### Selected text
Magical Beginnings is a book full of tips for enhancing holistic experiences during pregnancy. It addresses physical, mental, emotional, and spiritual components of health and meaning. The book blends information with instructions in exercises such as meditation, yoga, visualization, breathing, and deliberate control of sensory inputs.
There is a lot about Magical Beginnings that I find wonderful. I believe it is beneficial to give as much (or more!) focus to matters of the soul and inner life during pregnancy as to any other aspect of pregnancy and birth. This book is one of the rare books that truly does that. For its balance in this regard alone, it is worthwhile. If you actually put the recommended exercises into action in your life, the rewards would be profound. They are a perfect fit for the natural needs of pregnancy.
I also found the basic information offered in Magical Beginnings about how to deal with pregnancy discomforts and about the birth process simple, clear, and accurate. The postpartum section provides good advice on how to promote healing naturally through rest, diet, and herbal comforts. There is also a chapter on emotions and communication and another on health for fathers (as well as a primer on what to expect in your pregnant partner) that are excellent and share information not found in many other pregnancy books.
Enmeshed throughout the entirety of Magical Beginnings is a running discourse on the importance of love, beauty, connection, and the absence of stress. I am a big fan of the concepts shared, but ironically, found this book’s white-washed approach a little disturbing. The word that comes to mind is “saccharin.” The discussion feels contrived or synthetic; an artificially sweet substitute for real insight into timeless and important matters.
I’ll try to explain through one example: Connecting to your unborn baby, in Magical Beginnings, is an idealistic act of sitting in a beam of sunlight with your hands gently caressing your stomach and your consciousness uniting with your baby. In real life, it’s often an ordinary, almost unnoticeable familiarity realized when you see your baby after birth and recognize them as someone you’ve known. Or perhaps, it’s a messy feeling of anxiety or an outburst of aggression seeded from a protective sense.

### Records supplied
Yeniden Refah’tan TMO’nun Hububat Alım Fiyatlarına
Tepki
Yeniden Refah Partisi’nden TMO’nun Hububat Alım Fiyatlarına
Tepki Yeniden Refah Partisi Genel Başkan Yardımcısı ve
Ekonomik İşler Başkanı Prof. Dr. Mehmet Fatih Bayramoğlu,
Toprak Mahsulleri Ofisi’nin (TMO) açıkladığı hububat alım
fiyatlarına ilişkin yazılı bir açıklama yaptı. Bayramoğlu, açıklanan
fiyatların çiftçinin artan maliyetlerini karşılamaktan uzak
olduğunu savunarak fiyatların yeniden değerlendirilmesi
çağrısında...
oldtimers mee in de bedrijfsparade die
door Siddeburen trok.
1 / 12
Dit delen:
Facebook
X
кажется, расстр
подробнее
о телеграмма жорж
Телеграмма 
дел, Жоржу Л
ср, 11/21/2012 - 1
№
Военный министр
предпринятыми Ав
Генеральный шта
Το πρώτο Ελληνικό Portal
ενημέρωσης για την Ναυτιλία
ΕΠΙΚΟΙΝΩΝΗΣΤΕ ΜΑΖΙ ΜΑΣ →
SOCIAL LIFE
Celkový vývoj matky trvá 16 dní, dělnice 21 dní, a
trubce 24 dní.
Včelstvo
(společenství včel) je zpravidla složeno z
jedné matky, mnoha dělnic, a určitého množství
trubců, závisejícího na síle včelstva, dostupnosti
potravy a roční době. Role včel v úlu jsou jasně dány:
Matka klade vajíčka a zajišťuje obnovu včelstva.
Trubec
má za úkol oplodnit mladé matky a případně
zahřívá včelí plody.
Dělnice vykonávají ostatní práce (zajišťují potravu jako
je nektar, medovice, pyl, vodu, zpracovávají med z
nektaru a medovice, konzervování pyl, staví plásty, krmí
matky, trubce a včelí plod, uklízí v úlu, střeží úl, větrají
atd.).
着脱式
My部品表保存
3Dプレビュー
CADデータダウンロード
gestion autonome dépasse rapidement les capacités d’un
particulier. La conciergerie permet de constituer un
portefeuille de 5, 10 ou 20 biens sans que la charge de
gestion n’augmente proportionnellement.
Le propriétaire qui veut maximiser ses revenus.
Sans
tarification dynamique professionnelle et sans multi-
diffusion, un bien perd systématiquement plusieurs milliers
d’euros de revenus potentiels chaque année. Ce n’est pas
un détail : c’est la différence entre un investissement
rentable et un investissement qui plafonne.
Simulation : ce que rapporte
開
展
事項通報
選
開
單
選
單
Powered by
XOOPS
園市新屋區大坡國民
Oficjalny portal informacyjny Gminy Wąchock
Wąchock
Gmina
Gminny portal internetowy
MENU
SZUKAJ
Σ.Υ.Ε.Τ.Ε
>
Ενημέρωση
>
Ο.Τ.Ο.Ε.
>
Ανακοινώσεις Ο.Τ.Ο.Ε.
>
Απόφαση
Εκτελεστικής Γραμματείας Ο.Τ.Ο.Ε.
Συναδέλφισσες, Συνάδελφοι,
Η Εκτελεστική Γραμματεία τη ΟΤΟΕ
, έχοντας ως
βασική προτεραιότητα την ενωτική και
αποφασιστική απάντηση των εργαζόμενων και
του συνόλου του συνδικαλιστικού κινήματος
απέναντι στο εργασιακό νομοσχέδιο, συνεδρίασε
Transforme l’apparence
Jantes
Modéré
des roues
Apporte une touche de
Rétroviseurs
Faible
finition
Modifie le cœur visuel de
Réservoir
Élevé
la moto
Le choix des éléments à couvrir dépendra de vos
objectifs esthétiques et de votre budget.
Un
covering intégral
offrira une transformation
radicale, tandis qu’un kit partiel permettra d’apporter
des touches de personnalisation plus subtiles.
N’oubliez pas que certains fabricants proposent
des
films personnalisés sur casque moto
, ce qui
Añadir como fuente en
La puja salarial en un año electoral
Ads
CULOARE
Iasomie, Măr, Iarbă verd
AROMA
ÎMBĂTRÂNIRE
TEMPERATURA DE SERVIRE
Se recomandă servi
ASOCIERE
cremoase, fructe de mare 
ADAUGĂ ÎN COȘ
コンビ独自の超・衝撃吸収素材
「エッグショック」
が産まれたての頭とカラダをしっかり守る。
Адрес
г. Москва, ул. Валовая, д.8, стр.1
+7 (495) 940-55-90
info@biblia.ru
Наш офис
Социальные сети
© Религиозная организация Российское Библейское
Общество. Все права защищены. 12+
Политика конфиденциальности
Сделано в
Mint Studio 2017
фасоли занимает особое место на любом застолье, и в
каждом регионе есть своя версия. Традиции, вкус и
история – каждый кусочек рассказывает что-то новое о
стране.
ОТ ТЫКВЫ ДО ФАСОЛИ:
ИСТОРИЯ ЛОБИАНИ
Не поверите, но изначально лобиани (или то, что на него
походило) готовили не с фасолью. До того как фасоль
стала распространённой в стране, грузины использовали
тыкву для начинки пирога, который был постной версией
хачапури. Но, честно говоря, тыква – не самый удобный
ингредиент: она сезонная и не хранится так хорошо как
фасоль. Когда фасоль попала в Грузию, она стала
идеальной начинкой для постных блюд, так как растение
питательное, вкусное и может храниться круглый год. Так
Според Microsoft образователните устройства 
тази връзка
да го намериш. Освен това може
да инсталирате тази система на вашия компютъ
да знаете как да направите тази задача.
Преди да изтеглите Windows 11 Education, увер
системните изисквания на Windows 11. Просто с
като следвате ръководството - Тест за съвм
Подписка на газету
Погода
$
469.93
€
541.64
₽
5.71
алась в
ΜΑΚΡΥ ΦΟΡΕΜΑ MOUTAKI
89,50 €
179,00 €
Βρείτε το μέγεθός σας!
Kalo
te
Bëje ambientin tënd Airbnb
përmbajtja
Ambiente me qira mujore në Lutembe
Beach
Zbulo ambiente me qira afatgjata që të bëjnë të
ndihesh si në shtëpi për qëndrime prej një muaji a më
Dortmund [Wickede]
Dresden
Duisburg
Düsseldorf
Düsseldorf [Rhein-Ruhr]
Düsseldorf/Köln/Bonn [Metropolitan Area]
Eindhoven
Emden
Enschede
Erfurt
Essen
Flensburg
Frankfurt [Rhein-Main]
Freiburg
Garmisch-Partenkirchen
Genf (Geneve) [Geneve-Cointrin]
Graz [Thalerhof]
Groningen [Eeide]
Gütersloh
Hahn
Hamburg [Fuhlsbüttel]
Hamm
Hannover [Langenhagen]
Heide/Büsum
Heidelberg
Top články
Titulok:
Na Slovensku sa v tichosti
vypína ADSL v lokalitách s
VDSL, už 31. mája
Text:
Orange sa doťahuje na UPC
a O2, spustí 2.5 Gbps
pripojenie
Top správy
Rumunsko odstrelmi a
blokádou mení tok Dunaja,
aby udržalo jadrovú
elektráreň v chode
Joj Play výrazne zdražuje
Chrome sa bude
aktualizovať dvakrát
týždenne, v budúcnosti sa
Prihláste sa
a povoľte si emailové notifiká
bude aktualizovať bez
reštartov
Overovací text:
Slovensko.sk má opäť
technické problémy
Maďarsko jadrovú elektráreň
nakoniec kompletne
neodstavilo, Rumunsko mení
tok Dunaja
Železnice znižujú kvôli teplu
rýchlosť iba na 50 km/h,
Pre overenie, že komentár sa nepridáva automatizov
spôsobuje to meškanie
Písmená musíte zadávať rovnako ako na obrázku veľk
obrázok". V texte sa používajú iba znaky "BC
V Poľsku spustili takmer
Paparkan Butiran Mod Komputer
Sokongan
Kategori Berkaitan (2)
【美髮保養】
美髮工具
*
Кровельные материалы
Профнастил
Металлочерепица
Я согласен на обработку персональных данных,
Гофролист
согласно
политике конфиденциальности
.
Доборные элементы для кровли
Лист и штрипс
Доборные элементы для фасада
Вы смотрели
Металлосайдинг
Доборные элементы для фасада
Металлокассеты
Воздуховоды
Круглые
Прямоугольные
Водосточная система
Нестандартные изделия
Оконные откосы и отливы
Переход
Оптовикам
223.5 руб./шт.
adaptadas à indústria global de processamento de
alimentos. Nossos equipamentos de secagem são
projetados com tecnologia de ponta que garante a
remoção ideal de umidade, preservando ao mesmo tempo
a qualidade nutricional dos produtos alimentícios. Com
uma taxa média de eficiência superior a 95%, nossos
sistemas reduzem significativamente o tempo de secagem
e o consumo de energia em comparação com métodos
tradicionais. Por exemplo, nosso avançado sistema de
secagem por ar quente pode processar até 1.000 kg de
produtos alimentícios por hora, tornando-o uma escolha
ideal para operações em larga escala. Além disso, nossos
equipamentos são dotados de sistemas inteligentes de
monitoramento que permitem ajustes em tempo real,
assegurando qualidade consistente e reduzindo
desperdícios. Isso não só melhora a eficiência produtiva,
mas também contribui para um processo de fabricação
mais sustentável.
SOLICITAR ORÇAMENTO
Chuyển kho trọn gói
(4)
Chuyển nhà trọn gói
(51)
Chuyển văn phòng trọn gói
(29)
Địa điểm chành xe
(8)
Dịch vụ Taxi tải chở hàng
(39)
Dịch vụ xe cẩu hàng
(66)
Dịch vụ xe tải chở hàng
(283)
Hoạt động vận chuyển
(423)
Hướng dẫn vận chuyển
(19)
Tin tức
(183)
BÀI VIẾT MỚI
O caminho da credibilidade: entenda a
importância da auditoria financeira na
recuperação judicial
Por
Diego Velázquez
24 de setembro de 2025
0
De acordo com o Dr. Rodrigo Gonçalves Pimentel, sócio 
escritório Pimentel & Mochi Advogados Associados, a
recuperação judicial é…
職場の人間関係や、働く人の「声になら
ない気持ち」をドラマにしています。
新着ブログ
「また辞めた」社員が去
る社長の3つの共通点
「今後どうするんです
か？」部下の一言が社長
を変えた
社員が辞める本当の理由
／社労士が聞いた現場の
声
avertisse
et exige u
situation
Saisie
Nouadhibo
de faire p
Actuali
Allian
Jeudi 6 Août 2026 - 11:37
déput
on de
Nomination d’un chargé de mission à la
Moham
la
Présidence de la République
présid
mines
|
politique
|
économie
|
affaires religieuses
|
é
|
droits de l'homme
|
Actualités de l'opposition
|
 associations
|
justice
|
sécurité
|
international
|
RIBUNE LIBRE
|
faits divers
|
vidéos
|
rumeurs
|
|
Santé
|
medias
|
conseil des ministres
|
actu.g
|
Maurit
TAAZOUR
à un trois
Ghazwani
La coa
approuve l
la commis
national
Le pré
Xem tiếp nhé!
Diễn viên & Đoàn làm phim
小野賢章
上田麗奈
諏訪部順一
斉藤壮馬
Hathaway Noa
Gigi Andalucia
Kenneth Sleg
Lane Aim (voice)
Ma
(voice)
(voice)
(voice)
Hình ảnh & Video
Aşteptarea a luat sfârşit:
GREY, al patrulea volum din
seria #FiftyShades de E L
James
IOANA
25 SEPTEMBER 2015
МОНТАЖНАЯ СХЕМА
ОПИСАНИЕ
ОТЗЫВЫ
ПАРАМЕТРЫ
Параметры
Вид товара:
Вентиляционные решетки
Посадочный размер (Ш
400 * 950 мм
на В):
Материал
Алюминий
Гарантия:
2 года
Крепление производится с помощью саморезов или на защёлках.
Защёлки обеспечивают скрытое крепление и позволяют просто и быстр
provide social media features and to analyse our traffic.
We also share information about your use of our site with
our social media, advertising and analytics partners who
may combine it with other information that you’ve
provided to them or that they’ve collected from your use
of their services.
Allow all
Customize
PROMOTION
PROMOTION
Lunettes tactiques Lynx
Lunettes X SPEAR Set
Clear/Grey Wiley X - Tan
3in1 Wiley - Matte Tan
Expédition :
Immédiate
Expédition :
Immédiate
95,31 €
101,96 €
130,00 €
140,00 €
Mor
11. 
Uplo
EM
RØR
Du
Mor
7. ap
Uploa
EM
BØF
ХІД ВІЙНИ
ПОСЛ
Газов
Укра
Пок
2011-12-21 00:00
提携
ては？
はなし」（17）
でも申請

### Exercise requirements
1: In the Magical Beginnings review, what three things does the postpartum section use to promote healing naturally?
2: Pick up the Magical Beginnings review after its last sentence and keep writing.
The records come from a separate source, not from the Magical Beginnings review.

### Answers for this exercise
1: Rest, diet, and herbal comforts.

2:
It’s not that I don’t believe it ever happens in the beautiful ways illustrated in Magical Beginnings or that I find their exercises trite. It’s just that I come away feeling like the words are written by an idealistic guru, one who actually does not possess life-won wisdom or insight into these precious matters. I fear that guilt and disappointment may be bred when the intention was to empower.
I encourage you to glean support, encouragement, and some information from Magical Beginnings. Put the exercises into practice. But guard yourself from reading it in a way where you develop an iconic, saintly ideal which you strive to meet.
About Magical Beginnings, Enchanted Lives’ Authors, Deepak Chopra, David Simon & Vicki Abrams
Deepak Chopra, M.D., has written many books on health and spirituality. Starting with a mainstream medical career, Chopra moved towards the integration of Ayurvedic principles. He then co-founded The Chopra Center, working on holistic health care in Carlsbad, California. He now focuses more on writing and the business of alternative and complementary health products and courses, like those found on www.deepakchopra.com.
David Simon, M.D., was the co-founder and medical director of the Chopra Center. He had a private practice in neurology, and then served as chief of staff and medical director of the Neurological Rehabilitation Center and Clinical Neurophysiology Laboratory at Sharp Cabrillo Hospital. Simon explored a wide variety of healing traditions and wrote many books on holistic health care.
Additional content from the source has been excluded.